I am becoming so used to Facebook nowadays that I am forgetting I even have a blog. Okay, that’s going to stop. I will give to Facebook what belongs to her and to you (my darling blog) what rightly belongs to you.
I decided to write this blog post after a discussion I had with one of my students this evening. And for those who are already confused because I referred to someone as my student, I am currently an IT instructor in a computer school in Akwa Ibom pending when my DREAM coy calls.
So I got talking with this my student, a girl who I think should be between 18 and 20 years. We just finished training for the day and I was about going to my lodge when she discovered we stay in the same area and she offered to ‘escort’ me home. Ordinarily I take bike home after the day’s work. I teach from 9:30am to 12noon and from 3pm to 6pm everyday so it’s only natural that at the end I get exhausted. However, today because of my newly found companion I decided to trek home. The discussion that ensued forms the basis of this post.

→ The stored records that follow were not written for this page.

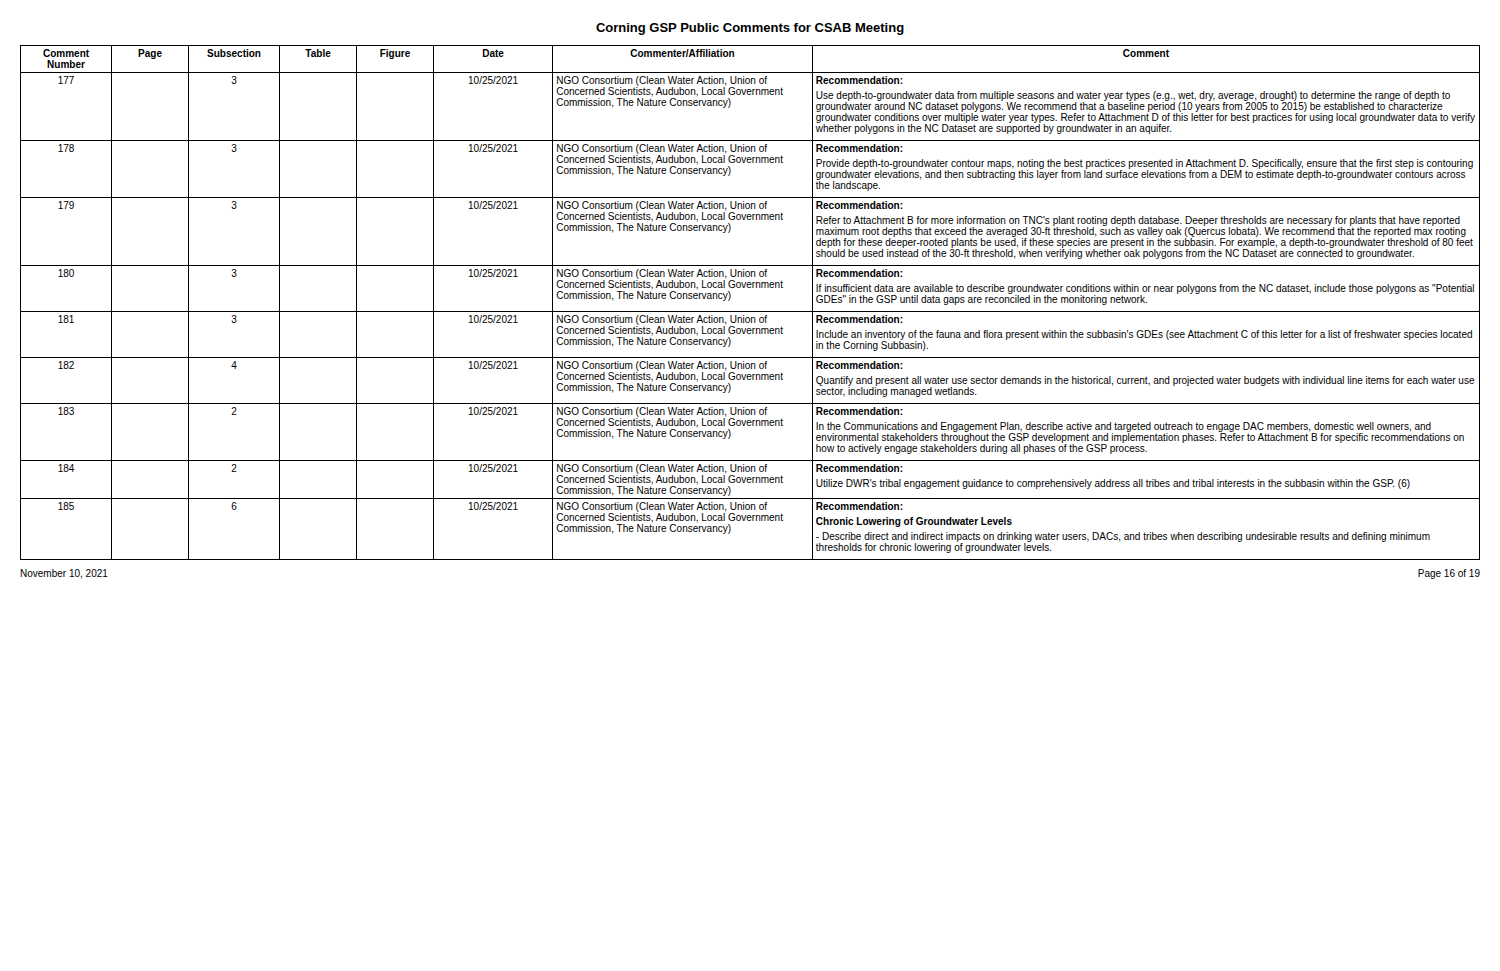Corning GSP Public Comments for CSAB Meeting
| Comment Number | Page | Subsection | Table | Figure | Date | Commenter/Affiliation | Comment |
| --- | --- | --- | --- | --- | --- | --- | --- |
| 177 | | 3 | | | 10/25/2021 | NGO Consortium (Clean Water Action, Union of Concerned Scientists, Audubon, Local Government Commission, The Nature Conservancy) | Recommendation: Use depth-to-groundwater data from multiple seasons and water year types (e.g., wet, dry, average, drought) to determine the range of depth to groundwater around NC dataset polygons. We recommend that a baseline period (10 years from 2005 to 2015) be established to characterize groundwater conditions over multiple water year types. Refer to Attachment D of this letter for best practices for using local groundwater data to verify whether polygons in the NC Dataset are supported by groundwater in an aquifer. |
| 178 | | 3 | | | 10/25/2021 | NGO Consortium (Clean Water Action, Union of Concerned Scientists, Audubon, Local Government Commission, The Nature Conservancy) | Recommendation: Provide depth-to-groundwater contour maps, noting the best practices presented in Attachment D. Specifically, ensure that the first step is contouring groundwater elevations, and then subtracting this layer from land surface elevations from a DEM to estimate depth-to-groundwater contours across the landscape. |
| 179 | | 3 | | | 10/25/2021 | NGO Consortium (Clean Water Action, Union of Concerned Scientists, Audubon, Local Government Commission, The Nature Conservancy) | Recommendation: Refer to Attachment B for more information on TNC's plant rooting depth database. Deeper thresholds are necessary for plants that have reported maximum root depths that exceed the averaged 30-ft threshold, such as valley oak (Quercus lobata). We recommend that the reported max rooting depth for these deeper-rooted plants be used, if these species are present in the subbasin. For example, a depth-to-groundwater threshold of 80 feet should be used instead of the 30-ft threshold, when verifying whether oak polygons from the NC Dataset are connected to groundwater. |
| 180 | | 3 | | | 10/25/2021 | NGO Consortium (Clean Water Action, Union of Concerned Scientists, Audubon, Local Government Commission, The Nature Conservancy) | Recommendation: If insufficient data are available to describe groundwater conditions within or near polygons from the NC dataset, include those polygons as "Potential GDEs" in the GSP until data gaps are reconciled in the monitoring network. |
| 181 | | 3 | | | 10/25/2021 | NGO Consortium (Clean Water Action, Union of Concerned Scientists, Audubon, Local Government Commission, The Nature Conservancy) | Recommendation: Include an inventory of the fauna and flora present within the subbasin's GDEs (see Attachment C of this letter for a list of freshwater species located in the Corning Subbasin). |
| 182 | | 4 | | | 10/25/2021 | NGO Consortium (Clean Water Action, Union of Concerned Scientists, Audubon, Local Government Commission, The Nature Conservancy) | Recommendation: Quantify and present all water use sector demands in the historical, current, and projected water budgets with individual line items for each water use sector, including managed wetlands. |
| 183 | | 2 | | | 10/25/2021 | NGO Consortium (Clean Water Action, Union of Concerned Scientists, Audubon, Local Government Commission, The Nature Conservancy) | Recommendation: In the Communications and Engagement Plan, describe active and targeted outreach to engage DAC members, domestic well owners, and environmental stakeholders throughout the GSP development and implementation phases. Refer to Attachment B for specific recommendations on how to actively engage stakeholders during all phases of the GSP process. |
| 184 | | 2 | | | 10/25/2021 | NGO Consortium (Clean Water Action, Union of Concerned Scientists, Audubon, Local Government Commission, The Nature Conservancy) | Recommendation: Utilize DWR's tribal engagement guidance to comprehensively address all tribes and tribal interests in the subbasin within the GSP. (6) |
| 185 | | 6 | | | 10/25/2021 | NGO Consortium (Clean Water Action, Union of Concerned Scientists, Audubon, Local Government Commission, The Nature Conservancy) | Recommendation: Chronic Lowering of Groundwater Levels - Describe direct and indirect impacts on drinking water users, DACs, and tribes when describing undesirable results and defining minimum thresholds for chronic lowering of groundwater levels. |
November 10, 2021 Page 16 of 19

She wrote her WAEC in 2013 and failed two of the core subjects-English and Math and interestingly passed the other seven. She was supposed to rewrite the exam this year but couldn’t because there was no money. The father died in 2007 leaving the poor woman- her mother to cater for four boys and two girls all alone. She mum now sells food in a makeshift tent to make ends meet.
So when she heard of the free computer training we were organizing she quickly enrolled. Now, she can’t afford to register WAEC talk more of going to a higher institution. She told me she intends looking for work in a computer business center immediately she’s done with us. According to her, her survival in life now lies on the computer skills she’s going to acquire from us. I saw the sincerity and humility in her worlds and my heart melted as she is one of the most serious students I have. I asked her what her four brothers were doing now and she told me one is dead. I felt great pity for her. My inquisitive nature led me to asking her when the boy died and she told me she died last month (May). I asked her how old he was before he died and she said 14! Still feeling very bad I asked the inevitable question- What killed him? “Nothing” she said. “You mean ‘Nothing’ killed your brother?” I probed further. At that point she became very uncomfortable as she used her right hand to motion round her head as she uttered the words “My brother committed SUICIDE!” For few seconds there was a deafening silence. “You mean your brother killed himself?” I managed to ask, with that “you may not know what the word SUICIDE means’ look. That was when she now gave me the graphic account of how it happened.
As I type this post I am still wondering what type of poverty and frustration will make a boy of 14 years in JSS1 commit suicide. Before his death he was a student of St. Francis Secondary School Eket, the school where I spent time with the students on Friday lecturing them on the benefits of digital literacy.
Before I left her, she showed me the tent where her mum sells food and begged me to be patronizing her mum since it’s kinda close to where I stay and I reluctantly agreed. I will go there tomorrow morning and if her food tastes good I will make their joint, at least until I leave this place.
I have been thinking of a way of helping and inspiring this young girl. I’m only surprised she has not gone the way of most girls in her situation here- prostitution. I think about all this girl has passed through including the ones she has not told me and I know her story is worth sharing, but not now, not to me, maybe to the class of 2026 of Stanford University or any of those Ivy Leagues, maybe on a TED platform. But could it be wishful thinking? Can she rise above all these challenges and make it BIG in life? This unfair and wicked world?
I really want to do something for her. It may not necessarily be financial. Kindly help me with suggestions and advices.